PROMPT = The expected output is the full data, repeated exactly, without pictures.

DATA EXCERPT =
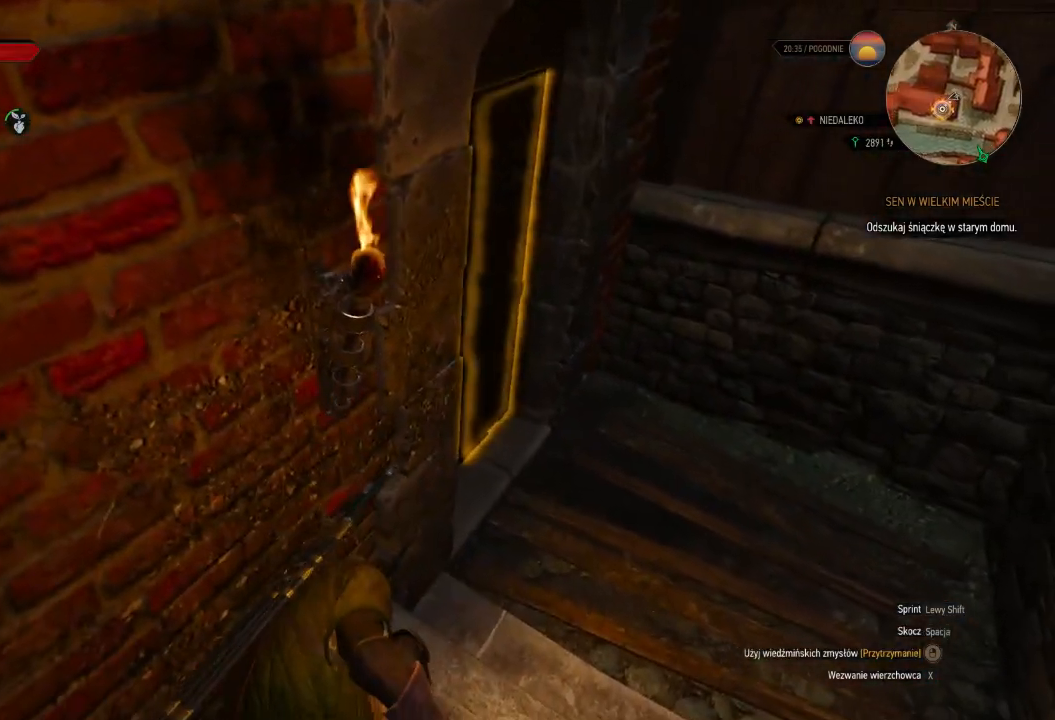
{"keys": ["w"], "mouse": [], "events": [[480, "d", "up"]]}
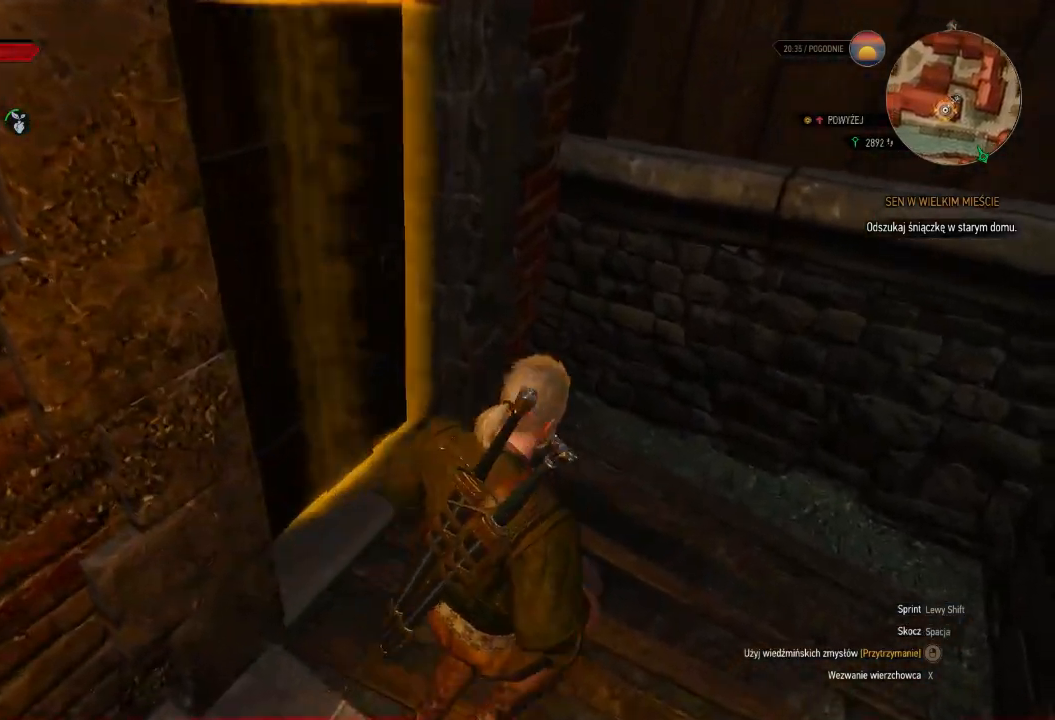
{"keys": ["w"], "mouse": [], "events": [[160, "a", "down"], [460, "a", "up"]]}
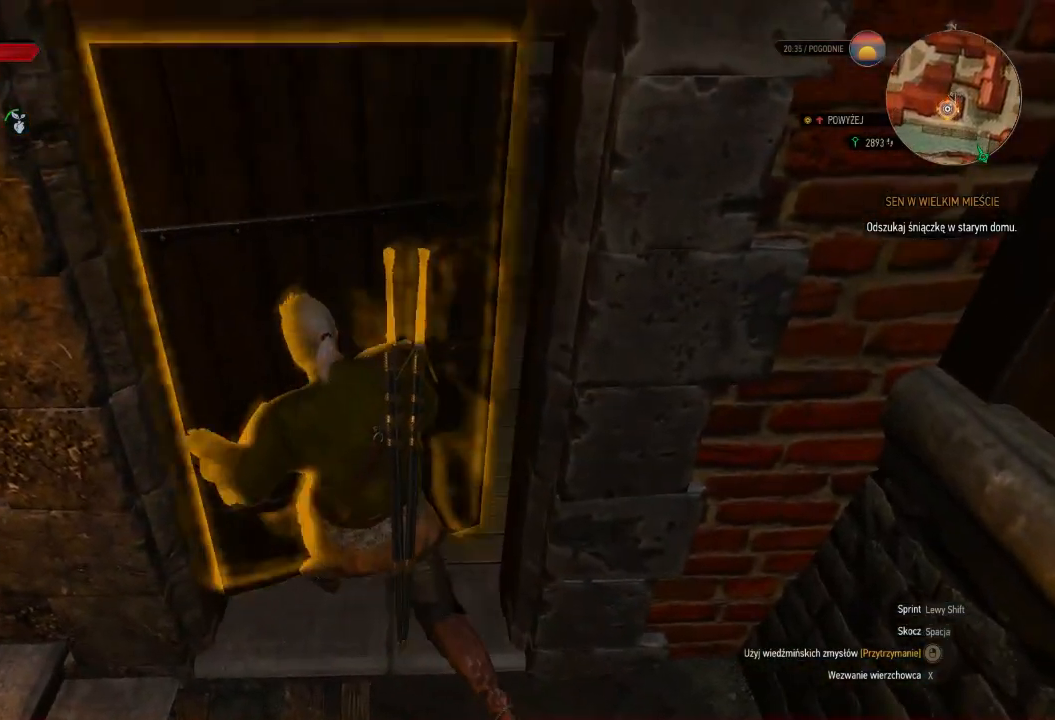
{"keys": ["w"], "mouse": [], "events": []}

ANSWER BOX =
{"keys": ["w"], "mouse": [], "events": [[480, "d", "up"]]}
{"keys": ["w"], "mouse": [], "events": [[160, "a", "down"], [460, "a", "up"]]}
{"keys": ["w"], "mouse": [], "events": []}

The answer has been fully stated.